There are still many things to do for this Relational Cross Entropy system. It still hasn’t ‘recovered’ yet from the shift up to the relational domain, notably in the file saving/loading.
- Implement saving/loading rules. Preferably in a human readable format as well. Perhaps utilise an XML style of format. See line 322 in BlocksWorldStateSpec for an example of rule format.
- Implement saving/loading generators. Also, would be good in a human readable format. Such that rules with a non-zero prob are only mentioned as possibilities. Maybe output two generator files: One with the actual generator values, and the other with the rounded/bound values.
- Check the experiment ETA measure is running correctly. I don’t think it is properly working.
- Normalise the blocks world scores. By this, I mean give the agent a reward of 0 if it plays optimally and -X for every step over optimal. This requires having an optimal policy for each goal to find out what the optimal number of steps is. Once again, see the getOptimalPolicy() method in the StateSpecs.
- Mutation strategy.
- As mentioned here, could use Occam’s Razor to weight rules and policies against one another. The problem is how to define such a weighting function? A further consideration to take into account (care of Tony Smith) is to factor in number of steps in PacMan. This could be part of the explicit environment award, or an internal reward on the agent’s part.

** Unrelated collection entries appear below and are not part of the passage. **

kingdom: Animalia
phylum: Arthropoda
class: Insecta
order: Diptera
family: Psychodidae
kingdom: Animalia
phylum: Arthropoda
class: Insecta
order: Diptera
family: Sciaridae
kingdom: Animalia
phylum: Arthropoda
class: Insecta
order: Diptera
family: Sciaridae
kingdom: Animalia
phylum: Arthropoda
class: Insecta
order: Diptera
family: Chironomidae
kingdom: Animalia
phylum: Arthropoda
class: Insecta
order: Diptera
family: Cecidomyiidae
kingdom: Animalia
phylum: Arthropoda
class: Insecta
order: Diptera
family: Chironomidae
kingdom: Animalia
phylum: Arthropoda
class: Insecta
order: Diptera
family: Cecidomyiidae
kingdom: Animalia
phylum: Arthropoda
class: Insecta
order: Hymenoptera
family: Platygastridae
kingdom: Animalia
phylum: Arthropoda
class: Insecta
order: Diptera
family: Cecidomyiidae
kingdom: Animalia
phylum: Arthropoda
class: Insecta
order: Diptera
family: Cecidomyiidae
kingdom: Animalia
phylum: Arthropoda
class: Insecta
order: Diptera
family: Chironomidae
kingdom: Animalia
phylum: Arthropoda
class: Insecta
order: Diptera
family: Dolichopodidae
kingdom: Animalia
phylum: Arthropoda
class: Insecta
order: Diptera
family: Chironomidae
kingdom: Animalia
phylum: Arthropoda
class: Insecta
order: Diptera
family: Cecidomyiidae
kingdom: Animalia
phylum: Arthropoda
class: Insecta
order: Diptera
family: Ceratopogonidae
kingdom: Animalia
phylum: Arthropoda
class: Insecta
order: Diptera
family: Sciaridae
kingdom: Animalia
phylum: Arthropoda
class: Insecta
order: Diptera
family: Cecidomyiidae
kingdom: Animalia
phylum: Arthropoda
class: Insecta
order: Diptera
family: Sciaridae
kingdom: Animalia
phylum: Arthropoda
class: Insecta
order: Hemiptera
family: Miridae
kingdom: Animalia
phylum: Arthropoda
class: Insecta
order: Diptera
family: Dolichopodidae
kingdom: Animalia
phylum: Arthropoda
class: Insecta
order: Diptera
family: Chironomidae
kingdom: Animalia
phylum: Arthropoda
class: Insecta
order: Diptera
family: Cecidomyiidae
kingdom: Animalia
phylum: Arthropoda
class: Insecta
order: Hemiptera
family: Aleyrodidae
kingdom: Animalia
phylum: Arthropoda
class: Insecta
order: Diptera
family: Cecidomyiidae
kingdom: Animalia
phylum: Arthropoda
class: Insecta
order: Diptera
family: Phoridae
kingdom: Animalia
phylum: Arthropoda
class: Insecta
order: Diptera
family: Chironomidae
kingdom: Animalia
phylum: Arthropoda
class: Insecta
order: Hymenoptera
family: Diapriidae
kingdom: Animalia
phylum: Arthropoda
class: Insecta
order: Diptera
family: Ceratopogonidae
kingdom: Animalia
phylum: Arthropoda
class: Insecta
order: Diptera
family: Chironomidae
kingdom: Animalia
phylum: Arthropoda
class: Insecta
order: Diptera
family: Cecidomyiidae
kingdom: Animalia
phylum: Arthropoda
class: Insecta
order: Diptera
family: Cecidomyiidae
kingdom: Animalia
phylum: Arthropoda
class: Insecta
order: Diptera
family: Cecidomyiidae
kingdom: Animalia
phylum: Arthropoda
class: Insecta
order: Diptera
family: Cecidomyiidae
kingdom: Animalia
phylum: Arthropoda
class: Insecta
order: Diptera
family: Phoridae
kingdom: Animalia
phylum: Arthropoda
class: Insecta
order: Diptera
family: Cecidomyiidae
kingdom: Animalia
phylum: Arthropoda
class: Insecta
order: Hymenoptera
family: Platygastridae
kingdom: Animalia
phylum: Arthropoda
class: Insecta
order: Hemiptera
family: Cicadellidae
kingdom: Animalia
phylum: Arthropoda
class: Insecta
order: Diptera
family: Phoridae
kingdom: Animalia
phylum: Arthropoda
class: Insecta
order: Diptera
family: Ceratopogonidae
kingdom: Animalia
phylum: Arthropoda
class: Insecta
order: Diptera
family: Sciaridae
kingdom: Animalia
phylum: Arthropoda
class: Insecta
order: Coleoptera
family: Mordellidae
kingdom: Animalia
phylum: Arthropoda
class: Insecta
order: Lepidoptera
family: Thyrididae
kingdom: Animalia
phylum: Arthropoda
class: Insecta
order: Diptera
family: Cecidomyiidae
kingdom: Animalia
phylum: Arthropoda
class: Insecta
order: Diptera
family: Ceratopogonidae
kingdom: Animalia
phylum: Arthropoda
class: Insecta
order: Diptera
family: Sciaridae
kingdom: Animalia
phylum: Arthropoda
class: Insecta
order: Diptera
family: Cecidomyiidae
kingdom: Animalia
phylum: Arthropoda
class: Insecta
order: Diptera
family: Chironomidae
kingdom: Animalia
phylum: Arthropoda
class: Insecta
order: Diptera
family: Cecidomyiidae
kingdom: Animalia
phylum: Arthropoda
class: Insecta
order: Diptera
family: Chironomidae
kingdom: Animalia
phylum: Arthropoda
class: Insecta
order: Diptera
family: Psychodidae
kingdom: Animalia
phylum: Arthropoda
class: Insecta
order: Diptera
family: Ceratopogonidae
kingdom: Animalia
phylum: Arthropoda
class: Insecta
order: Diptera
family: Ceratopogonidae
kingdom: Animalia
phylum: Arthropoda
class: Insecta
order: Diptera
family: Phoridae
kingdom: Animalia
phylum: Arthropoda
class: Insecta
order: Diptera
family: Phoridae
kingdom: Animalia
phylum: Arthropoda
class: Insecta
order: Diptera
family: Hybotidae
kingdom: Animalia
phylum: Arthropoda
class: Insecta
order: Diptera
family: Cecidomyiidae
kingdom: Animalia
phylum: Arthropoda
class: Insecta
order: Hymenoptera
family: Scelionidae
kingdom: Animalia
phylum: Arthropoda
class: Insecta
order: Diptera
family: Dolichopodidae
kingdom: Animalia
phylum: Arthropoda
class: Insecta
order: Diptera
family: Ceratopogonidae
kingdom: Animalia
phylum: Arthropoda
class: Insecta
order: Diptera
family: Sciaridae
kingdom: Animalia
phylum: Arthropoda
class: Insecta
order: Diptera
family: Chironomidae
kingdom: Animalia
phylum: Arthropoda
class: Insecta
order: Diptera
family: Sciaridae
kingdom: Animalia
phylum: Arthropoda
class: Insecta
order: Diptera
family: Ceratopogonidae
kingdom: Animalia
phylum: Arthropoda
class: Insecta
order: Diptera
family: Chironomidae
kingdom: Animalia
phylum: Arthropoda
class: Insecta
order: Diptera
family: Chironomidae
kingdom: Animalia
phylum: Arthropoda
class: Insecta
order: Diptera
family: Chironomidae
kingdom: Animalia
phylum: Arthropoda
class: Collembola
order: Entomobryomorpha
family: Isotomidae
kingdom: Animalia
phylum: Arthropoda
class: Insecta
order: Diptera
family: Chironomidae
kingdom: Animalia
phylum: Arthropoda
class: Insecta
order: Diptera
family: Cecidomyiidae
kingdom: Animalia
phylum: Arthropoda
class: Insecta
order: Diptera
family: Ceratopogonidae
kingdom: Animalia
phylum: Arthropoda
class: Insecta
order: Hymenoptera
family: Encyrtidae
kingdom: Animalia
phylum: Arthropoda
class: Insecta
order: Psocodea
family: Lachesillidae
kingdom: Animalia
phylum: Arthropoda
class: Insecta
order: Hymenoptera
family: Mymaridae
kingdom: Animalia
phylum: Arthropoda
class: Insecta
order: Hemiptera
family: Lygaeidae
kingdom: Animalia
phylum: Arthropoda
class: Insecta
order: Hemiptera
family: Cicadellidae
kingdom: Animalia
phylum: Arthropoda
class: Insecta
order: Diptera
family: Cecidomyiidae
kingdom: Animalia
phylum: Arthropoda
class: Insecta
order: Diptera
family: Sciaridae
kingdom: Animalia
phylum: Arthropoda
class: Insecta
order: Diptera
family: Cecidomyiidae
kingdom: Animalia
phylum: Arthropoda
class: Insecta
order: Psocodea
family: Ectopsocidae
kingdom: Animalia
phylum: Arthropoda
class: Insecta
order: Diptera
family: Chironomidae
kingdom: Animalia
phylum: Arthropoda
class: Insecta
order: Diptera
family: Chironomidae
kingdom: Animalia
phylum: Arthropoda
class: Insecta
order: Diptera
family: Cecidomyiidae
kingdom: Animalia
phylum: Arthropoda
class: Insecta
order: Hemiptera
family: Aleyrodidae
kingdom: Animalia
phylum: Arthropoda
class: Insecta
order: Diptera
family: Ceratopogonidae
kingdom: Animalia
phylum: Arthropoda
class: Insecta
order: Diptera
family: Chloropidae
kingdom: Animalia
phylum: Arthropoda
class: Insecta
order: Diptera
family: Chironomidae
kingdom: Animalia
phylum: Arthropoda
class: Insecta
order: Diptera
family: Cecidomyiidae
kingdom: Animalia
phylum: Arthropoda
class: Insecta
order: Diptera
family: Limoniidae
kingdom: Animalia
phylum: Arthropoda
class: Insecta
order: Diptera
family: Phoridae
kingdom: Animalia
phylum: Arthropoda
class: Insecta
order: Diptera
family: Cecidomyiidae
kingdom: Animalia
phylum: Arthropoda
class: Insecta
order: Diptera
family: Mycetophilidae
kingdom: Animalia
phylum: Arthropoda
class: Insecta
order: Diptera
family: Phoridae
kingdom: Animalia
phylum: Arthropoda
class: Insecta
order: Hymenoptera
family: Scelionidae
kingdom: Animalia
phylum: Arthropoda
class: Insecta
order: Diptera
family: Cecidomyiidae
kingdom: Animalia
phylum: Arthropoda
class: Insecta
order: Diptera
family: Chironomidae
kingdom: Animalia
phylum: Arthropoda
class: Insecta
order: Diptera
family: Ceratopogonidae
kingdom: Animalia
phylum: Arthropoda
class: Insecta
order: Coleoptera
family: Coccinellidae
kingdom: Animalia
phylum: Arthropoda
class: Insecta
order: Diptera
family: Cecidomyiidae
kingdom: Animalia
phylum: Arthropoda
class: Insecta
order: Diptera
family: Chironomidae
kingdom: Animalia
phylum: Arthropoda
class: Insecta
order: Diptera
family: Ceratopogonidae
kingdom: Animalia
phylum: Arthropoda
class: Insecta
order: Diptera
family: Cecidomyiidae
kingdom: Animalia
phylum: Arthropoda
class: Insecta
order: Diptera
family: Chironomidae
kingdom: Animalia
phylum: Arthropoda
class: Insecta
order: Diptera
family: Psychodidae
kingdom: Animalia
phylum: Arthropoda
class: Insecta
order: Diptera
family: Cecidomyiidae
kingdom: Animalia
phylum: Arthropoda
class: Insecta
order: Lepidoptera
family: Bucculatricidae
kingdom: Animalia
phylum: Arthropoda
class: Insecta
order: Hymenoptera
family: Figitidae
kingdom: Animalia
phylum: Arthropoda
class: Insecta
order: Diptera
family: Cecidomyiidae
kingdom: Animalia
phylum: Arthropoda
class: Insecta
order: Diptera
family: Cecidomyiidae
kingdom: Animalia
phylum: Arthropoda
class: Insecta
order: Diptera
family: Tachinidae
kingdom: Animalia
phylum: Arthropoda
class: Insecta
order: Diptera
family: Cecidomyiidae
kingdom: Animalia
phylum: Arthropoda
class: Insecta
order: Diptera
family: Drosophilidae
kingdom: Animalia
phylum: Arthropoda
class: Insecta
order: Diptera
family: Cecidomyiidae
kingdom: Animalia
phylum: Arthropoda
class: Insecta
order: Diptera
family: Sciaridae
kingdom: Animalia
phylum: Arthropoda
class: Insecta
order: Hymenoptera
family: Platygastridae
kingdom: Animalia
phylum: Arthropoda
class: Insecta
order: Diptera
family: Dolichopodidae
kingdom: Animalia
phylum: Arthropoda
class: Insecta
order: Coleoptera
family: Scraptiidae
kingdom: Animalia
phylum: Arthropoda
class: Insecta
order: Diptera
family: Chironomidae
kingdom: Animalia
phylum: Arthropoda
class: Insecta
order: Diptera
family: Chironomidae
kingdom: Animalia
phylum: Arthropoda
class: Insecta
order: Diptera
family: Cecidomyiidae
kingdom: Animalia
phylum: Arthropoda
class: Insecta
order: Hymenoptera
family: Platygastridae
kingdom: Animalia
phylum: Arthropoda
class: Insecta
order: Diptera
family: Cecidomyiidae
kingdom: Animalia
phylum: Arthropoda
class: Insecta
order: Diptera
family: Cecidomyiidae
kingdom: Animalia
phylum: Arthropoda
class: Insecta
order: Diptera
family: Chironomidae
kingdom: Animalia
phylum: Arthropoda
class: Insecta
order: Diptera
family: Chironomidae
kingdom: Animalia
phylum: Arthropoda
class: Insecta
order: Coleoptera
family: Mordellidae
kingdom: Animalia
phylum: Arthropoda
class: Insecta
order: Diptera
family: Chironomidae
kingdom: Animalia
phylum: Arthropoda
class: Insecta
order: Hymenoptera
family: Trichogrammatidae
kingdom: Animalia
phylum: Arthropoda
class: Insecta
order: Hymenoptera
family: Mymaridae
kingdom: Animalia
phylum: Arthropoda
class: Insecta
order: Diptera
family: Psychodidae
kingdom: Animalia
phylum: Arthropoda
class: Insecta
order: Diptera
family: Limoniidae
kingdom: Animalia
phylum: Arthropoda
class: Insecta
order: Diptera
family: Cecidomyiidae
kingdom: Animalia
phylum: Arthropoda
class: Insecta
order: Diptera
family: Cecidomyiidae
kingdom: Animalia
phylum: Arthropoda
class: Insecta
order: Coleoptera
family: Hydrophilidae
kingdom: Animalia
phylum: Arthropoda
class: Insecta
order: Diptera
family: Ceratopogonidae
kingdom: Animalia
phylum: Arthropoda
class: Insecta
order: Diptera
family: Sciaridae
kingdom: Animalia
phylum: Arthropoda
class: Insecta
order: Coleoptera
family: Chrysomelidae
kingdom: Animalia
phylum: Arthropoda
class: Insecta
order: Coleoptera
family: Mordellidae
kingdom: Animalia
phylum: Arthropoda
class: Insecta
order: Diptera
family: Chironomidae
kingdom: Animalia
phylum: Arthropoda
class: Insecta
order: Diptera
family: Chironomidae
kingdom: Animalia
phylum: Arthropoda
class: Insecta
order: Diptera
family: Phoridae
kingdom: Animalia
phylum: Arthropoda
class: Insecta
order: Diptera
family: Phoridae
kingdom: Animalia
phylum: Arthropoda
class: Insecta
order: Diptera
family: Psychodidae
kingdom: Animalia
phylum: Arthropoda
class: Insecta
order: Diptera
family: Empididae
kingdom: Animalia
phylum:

- Currently, the experiments I am running are only using populations of 100. This is probably quite bad for PacMan, which needs more than that to function. But the Blocks World environments are converging on a value (but I can’t tell if that value is optimal). In this post, I talk of dynamically controlling the parameters.
- Action voting. Especially in Ms. Pacman. This will cause the program to slow down some, but may make performance better. For instance, the majority of nearby dots may be to the right, but one to the left. PacMan may choose left by chance. But then again, who’s to say this is bad?
- Firing rules. Many rules left in the policies of the blocks world problems are redundant. This may not occur anymore if rules that misfire, or never fire are removed, but an alternative is to only update rules that do fire. That takes care of the never firing problem anyway. However, it may cause problems in the cross-entropy update process. It seems that when firing rules are used and the policies are frozen during testing, the resulting policy set is empty because all values are below 0.5.
I’m sure there’s more, but these are the current issues I know of. Hopefully I can get ’em done by before next year. In any case though, I have a proposal to write. Damn thing…
Remember to implement bullet 2 of the list. It would come in handy to see which rules are generated.